Con este desasosiego andaba el otro día cuando recordé que mi padre votó por primera vez a los 39 años, en 1977. Recordé cómo le contaba a la adolescente curiosa de 12 años que tenía en casa que con anterioridad habían votado «pero eso no era democracia». Se refería al referéndum de 1966 por el que se aprobó la Ley Orgánica del Estado, una actualización de los principios del régimen franquista. Hablaba de él como de un plebiscito y lo relacionaba con «una cosa» que llamaba «el culto a la personalidad». Así lo recuerdo. Podría decirse que mi padre, que no es politólogo ni nada que se le parezca, me dio mi primera clase de Ciencia Política. También de ciudadanía. Con el tiempo vendrían más, en casa y, por supuesto, en la facultad donde supe, por ejemplo, que eso del culto a la personalidad lo acuñó Jrushchov en referencia a Stalin. Estarán conmigo en que esas primeras lecciones no estaban nada mal para una niña de 12 años: referéndum, plebiscito y culto a la personalidad.
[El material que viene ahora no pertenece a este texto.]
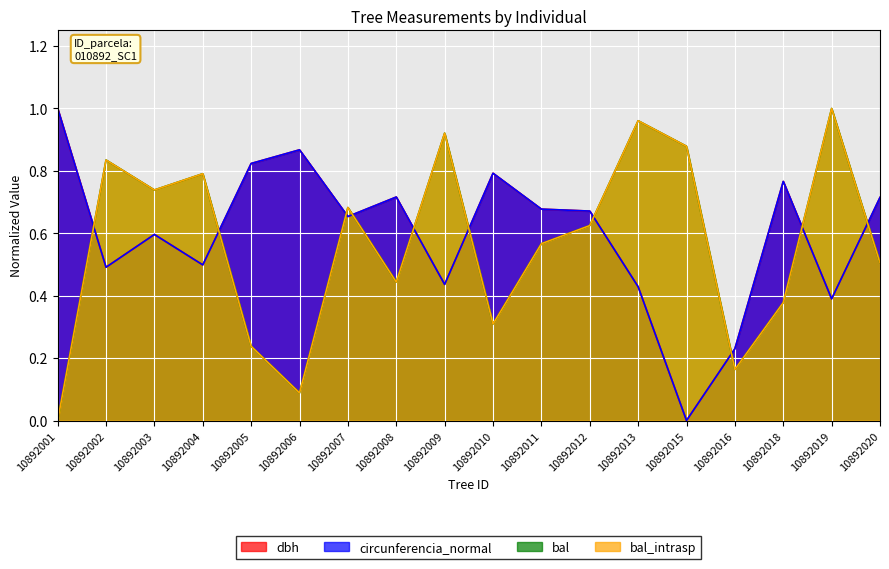

What are all the series names shown in the legend?

dbh, circunferencia_normal, bal, bal_intrasp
Y como hace tiempo que dejé la juventud y también la soberbia de quien cree saberlo todo e inventado todo -que tantas veces acompaña a esa etapa-, pensé agradecida en esas primeras charlas y me reconocí en un creciente respeto a mis mayores, a esos mayores que votaron por primera vez a los 39 años. Pienso en ellos y en cómo, hasta entonces, se les había negado su condición de ciudadanos y ciudadanas, de sujetos políticos; pensé en un régimen que les trató como menores de edad incapaces de participar en la toma de decisiones sobre sus vidas.
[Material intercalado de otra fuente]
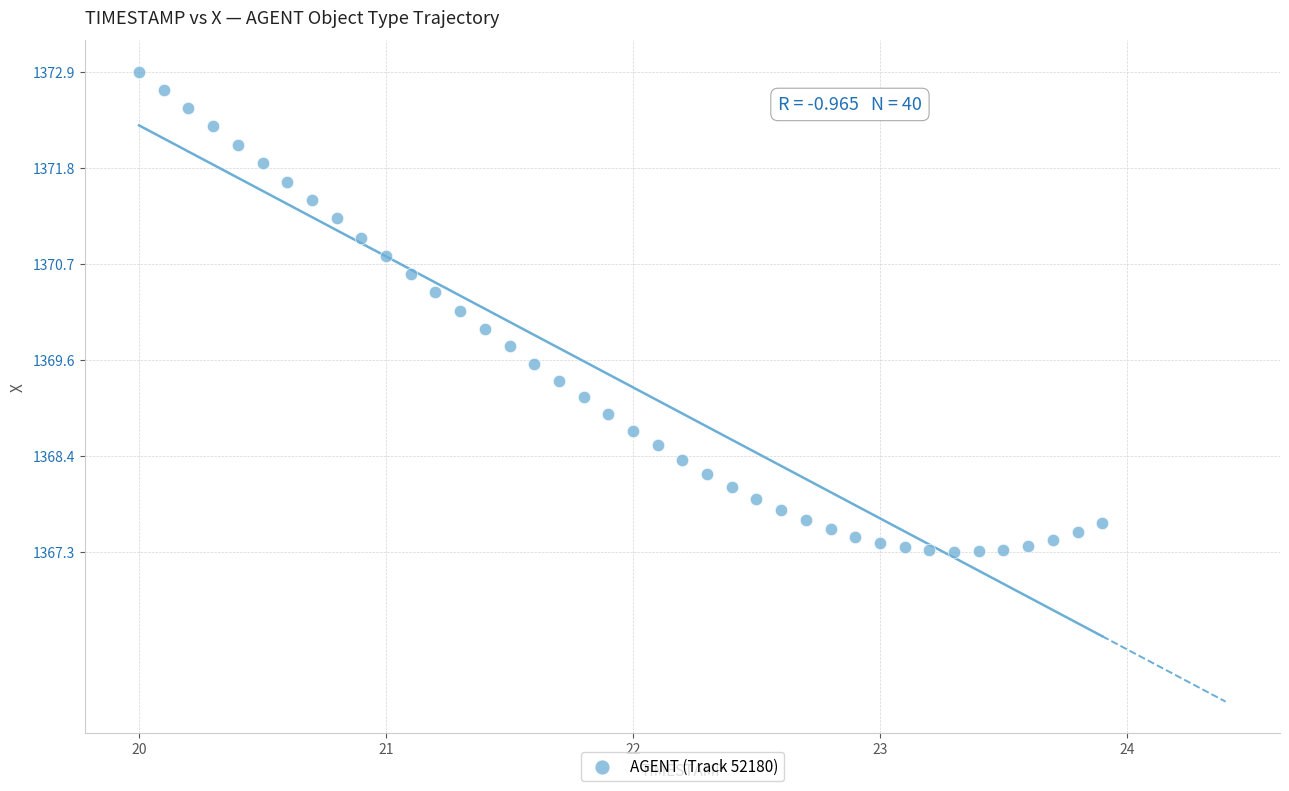

What is the range of Y values (max minus min)?

5.5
Estos recuerdos me han ido animando, aunque también he sentido algo de vergüenza, porque la desmemoria es ofensiva e injusta y el olvido, el hastío y la decepción me estaban alejando de la urna. Treinta y nueve años, treinta y nueve años. treinta y nueve años resuenan en mi cabeza y bombean mi corazón.
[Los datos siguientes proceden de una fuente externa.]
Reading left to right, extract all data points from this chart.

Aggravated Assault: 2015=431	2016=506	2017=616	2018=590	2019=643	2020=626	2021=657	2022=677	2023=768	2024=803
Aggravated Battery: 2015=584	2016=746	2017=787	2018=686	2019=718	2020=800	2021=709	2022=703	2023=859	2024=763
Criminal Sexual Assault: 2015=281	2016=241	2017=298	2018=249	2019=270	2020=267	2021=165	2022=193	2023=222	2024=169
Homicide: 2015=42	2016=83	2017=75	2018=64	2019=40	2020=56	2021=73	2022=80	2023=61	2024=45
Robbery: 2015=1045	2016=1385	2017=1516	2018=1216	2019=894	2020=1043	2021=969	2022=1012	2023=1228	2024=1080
Supongo que al leer el título de este artículo y cuál es mi profesión esperarían un análisis sesudo. Ya ven que no ha sido así. Esta vez ni siquiera he pontificado; solo he escrito un breve relato autobiográfico cargado de sentimiento. Todo ha sido muy yo, yo, yo. Pensarán que es un error y que les he contado mi vida y utilizado esta tribuna de opinión como si fuera el diván del psicoanalista o un confesionario donde purgar el pecado del olvido. «¡Pa' lo que hemos quedao!», pensarán. Tal vez, y de momento, hayamos quedado para recuperar la memoria. No es poco porque, en mi caso, la memoria me vuelve agradecida, me devuelve algo de esperanza y me conducirá, una vez más, al colegio electoral. Bendita memoria.